• _Work to be completed_:
Starting at the line with "List each element's type, its", retype every line through the end of the listing exactly as written, and nothing before it.

——————————

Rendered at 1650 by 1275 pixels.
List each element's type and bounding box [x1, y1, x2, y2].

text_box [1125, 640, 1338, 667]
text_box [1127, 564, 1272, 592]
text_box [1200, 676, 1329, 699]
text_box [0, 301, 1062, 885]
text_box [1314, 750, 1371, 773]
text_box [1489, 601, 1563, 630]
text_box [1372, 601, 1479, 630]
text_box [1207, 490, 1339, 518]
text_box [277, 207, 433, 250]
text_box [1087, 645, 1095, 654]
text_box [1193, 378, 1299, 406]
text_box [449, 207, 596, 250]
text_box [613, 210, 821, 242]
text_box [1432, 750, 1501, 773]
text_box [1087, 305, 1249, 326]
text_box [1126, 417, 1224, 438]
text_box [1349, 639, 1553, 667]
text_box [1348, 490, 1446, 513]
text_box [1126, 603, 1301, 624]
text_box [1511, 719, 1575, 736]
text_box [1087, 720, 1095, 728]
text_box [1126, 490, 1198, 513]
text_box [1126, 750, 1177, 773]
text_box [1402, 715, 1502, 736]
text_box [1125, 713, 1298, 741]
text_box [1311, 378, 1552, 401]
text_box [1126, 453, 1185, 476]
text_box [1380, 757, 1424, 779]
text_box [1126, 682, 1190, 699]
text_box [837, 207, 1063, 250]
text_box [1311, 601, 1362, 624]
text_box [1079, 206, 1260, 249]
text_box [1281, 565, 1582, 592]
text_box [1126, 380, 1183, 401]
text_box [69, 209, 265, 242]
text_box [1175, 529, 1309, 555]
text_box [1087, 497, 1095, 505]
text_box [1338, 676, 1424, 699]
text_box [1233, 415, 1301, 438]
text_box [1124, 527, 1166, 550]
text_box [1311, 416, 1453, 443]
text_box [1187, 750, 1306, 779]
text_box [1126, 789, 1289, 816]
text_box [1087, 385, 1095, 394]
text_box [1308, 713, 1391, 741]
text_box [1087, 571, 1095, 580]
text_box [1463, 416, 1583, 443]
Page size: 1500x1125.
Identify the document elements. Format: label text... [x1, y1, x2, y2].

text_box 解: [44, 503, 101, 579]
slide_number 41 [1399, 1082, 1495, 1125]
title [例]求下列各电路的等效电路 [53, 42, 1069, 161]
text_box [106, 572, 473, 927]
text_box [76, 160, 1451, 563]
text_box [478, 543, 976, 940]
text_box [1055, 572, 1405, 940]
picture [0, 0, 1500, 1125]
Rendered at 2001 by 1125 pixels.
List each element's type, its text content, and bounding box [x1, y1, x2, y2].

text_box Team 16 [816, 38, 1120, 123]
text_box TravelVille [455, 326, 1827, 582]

——————————

• _Result of this task_:
List each element's type, its text content, and bounding box [x1, y1, x2, y2].

text_box Team 16 [816, 38, 1120, 123]
text_box TravelVille [455, 326, 1827, 582]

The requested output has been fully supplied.